As the price of heating energy obtained from solar heating systems needed to be competitive with the currently used heating alternatives, calculations made by researchers showed that renewable energy could be used to cover 53-81% of annual domestic heating energy consumption depending on the technical implementation method.
In the Eko-Viikki housing area in Helsinki, Finland, nine properties have been equipped with solar heating systems for producing heat for water heating systems and, in a few of the houses, for underfloor heating. From the solar panels, the accumulated heat is conducted to an insulated water tank functioning as a thermal storage. (Image: Helen Oy)
"In principle, this result is also valid for Sweden, Norway and other locations at the same latitudes. Of course, local conditions have some effect on this," says Hassam ur Rehman, a doctoral candidate at Aalto University.
The researchers calculated the amount of solar heat obtained for heating the households when excess energy was stored for use during cold periods. The researchers calculated the amount of heat obtained for practical use when energy for heating households was accumulated using solar heating and the accumulated heat was stored for use during cold periods.
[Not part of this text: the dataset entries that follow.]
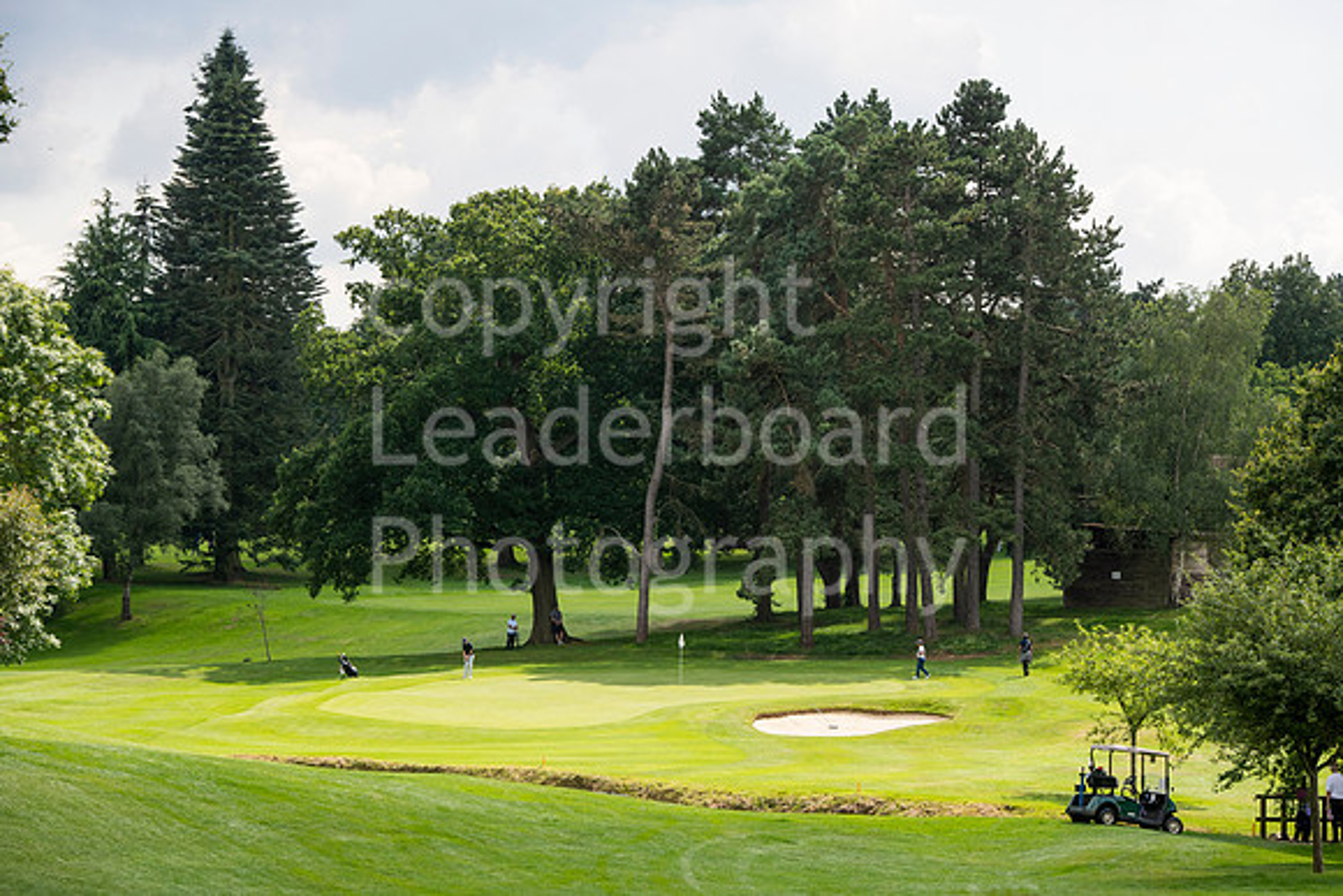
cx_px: 672
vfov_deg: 12.5
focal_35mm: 110
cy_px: 448
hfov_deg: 18.6
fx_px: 4104
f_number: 6.3
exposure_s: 1/800
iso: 320
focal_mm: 110
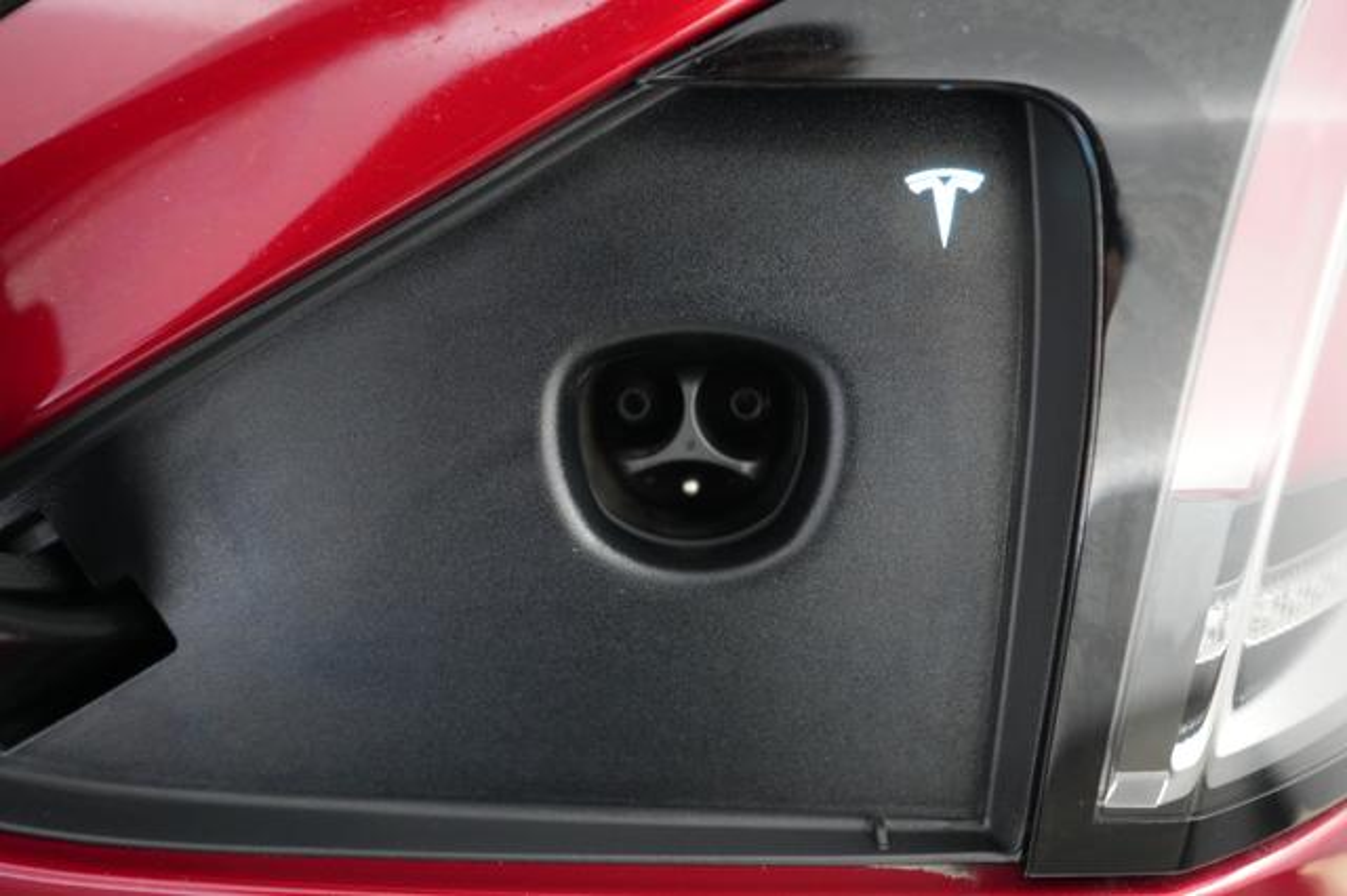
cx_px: 674
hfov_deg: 65.5
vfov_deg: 46.4
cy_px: 448
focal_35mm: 28
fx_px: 1047
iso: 4000
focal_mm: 28
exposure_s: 1/60
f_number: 2.8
In their calculations, the researchers studied the use of both above-ground water storage tanks for short-term heat storage and a borehole storage suited for seasonal storage. The results depended on the method of how the heat pumps and the water storage tanks and the borehole storage for storing heat were used together.
The heating of buildings is one of the largest sources of carbon dioxide emissions in Europe. In the EU, this heating takes up 40% of all energy consumption.
"In Finland, more than 80% of the energy consumption in households goes to heating buildings and water, and this is on the increase. Solar energy offers economically sensible solutions for the collection of energy for this purpose, and for the reduction of carbon dioxide emissions, especially in southern Finland where the majority of the population lives," says Kai Sirén, Professor at Aalto University.
The decrease in prices has already made solar energy a viable alternative in the energy market in the Nordic countries as well. For example, in Denmark, the use of solar energy in district heat production has rapidly increased.
Sirén feels that it is important to continue the research work, which will require measurement results on a system built and implemented in Finland.
"We are talking about a computational result which includes factors of uncertainty even if the initial values have been carefully selected and the simulations conducted meticulously," Sirén reminds us.